What this task involves → In the records below, copy out word for word the lines from the line with "país ha permitido el desarrollo de una" up to and including the line with "el aprovechamiento de recursos locales para".

Text extracted page by page:
================

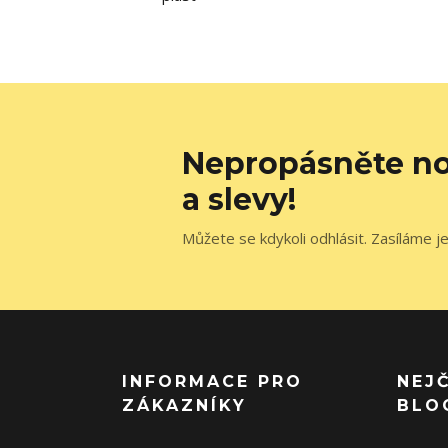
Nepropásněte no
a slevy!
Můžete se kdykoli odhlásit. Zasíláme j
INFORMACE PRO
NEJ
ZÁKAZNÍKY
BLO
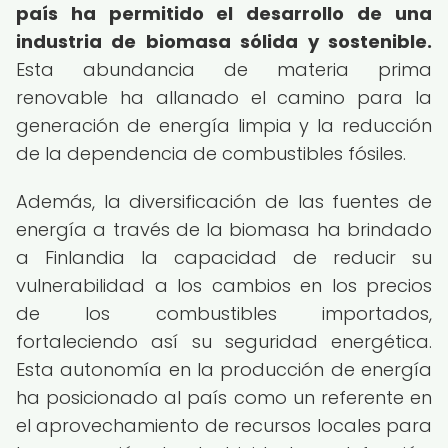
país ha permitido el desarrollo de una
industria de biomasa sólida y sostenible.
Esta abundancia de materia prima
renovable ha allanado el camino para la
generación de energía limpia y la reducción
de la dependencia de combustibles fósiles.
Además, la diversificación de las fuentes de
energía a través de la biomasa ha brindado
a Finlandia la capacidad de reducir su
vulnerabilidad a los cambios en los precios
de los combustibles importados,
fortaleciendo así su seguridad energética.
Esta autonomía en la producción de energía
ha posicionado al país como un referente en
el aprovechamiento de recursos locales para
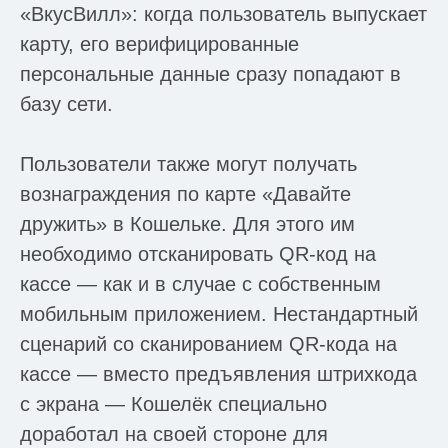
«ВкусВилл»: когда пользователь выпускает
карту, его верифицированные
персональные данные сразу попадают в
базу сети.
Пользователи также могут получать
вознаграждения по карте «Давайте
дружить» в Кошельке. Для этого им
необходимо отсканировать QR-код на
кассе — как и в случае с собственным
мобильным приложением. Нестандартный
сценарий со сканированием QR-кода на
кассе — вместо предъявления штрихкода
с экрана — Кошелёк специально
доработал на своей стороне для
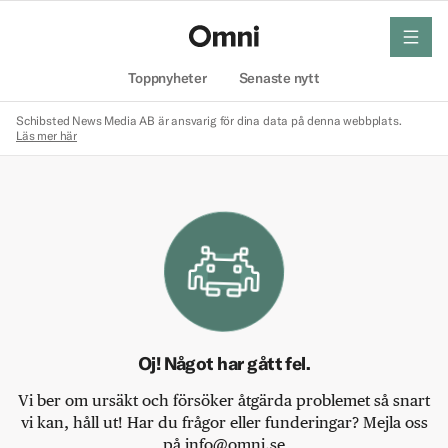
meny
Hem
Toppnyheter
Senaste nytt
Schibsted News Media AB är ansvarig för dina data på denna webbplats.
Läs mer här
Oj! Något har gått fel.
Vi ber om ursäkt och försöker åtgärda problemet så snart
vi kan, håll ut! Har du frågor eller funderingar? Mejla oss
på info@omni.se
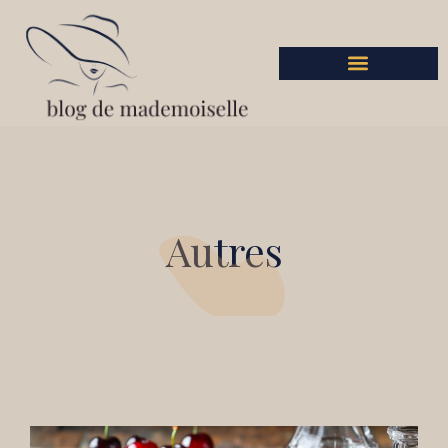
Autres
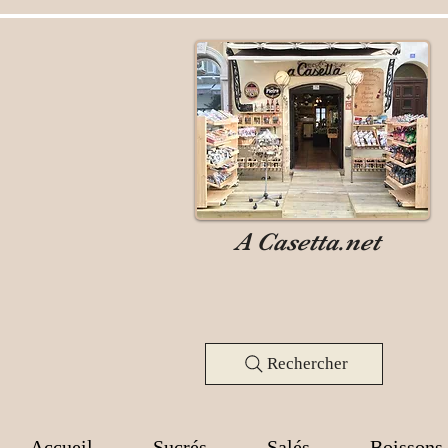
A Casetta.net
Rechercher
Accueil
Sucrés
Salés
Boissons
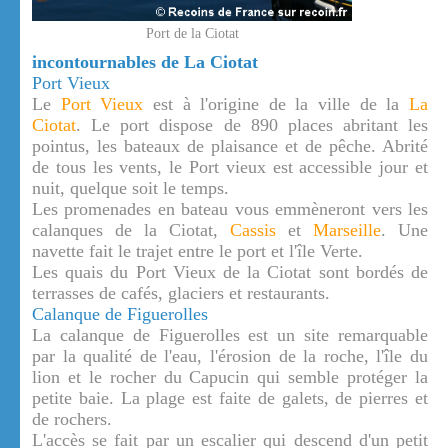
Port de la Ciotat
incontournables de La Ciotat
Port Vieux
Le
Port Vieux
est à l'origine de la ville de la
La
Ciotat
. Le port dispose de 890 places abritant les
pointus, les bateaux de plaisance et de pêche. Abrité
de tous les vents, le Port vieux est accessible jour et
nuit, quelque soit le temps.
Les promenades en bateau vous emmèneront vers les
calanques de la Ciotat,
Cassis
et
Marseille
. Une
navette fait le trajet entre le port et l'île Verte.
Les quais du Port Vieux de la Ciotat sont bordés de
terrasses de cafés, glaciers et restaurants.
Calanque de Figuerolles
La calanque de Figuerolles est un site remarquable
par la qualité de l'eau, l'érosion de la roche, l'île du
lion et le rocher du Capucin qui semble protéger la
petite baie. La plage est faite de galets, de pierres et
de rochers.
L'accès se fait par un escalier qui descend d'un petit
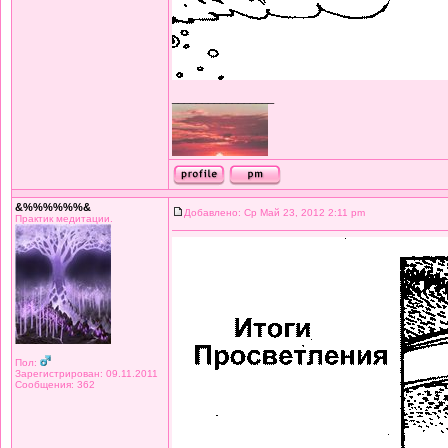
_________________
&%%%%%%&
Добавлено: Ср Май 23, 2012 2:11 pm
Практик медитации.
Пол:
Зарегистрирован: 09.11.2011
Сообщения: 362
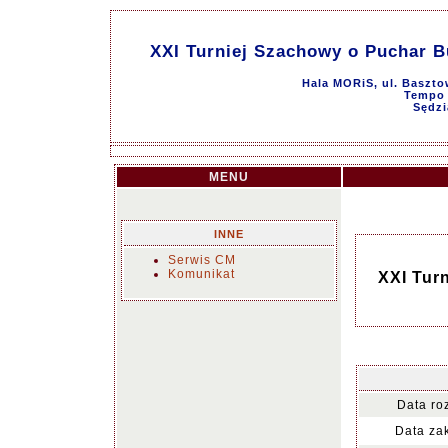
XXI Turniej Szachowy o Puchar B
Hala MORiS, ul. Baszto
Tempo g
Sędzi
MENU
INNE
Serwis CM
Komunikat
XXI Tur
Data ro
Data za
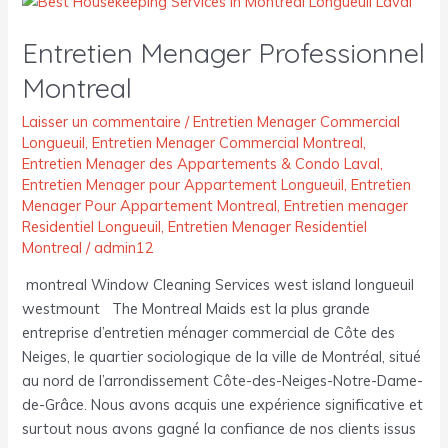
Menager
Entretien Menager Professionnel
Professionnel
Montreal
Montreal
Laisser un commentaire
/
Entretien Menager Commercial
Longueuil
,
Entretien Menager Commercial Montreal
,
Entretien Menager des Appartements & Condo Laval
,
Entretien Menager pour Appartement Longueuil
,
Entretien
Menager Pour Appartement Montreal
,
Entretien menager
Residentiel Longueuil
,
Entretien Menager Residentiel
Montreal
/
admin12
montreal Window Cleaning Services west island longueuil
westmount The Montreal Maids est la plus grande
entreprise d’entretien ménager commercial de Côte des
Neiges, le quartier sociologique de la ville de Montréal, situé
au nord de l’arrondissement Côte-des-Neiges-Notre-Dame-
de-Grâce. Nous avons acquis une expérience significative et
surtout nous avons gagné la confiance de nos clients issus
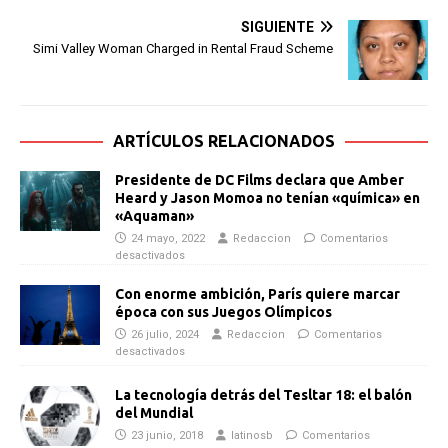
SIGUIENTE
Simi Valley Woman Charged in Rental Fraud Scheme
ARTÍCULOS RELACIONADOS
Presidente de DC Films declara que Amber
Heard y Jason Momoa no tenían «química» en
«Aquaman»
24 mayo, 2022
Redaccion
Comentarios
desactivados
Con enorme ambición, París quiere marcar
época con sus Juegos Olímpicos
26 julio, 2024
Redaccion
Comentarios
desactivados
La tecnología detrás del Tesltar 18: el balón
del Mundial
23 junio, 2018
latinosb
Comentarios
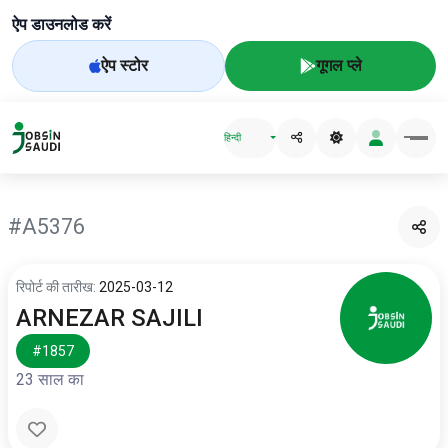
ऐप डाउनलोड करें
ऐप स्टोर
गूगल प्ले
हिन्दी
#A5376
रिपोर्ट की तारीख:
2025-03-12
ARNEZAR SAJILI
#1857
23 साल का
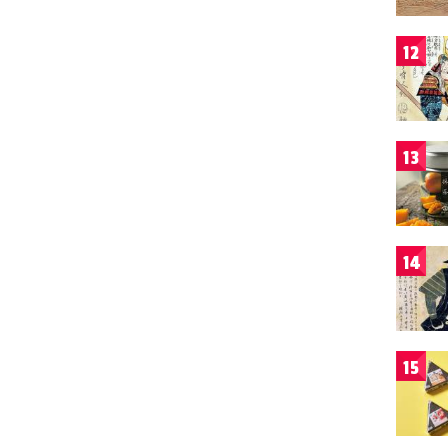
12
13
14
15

================

Answer for the task →
país ha permitido el desarrollo de una
industria de biomasa sólida y sostenible.
Esta abundancia de materia prima
renovable ha allanado el camino para la
generación de energía limpia y la reducción
de la dependencia de combustibles fósiles.
Además, la diversificación de las fuentes de
energía a través de la biomasa ha brindado
a Finlandia la capacidad de reducir su
vulnerabilidad a los cambios en los precios
de los combustibles importados,
fortaleciendo así su seguridad energética.
Esta autonomía en la producción de energía
ha posicionado al país como un referente en
el aprovechamiento de recursos locales para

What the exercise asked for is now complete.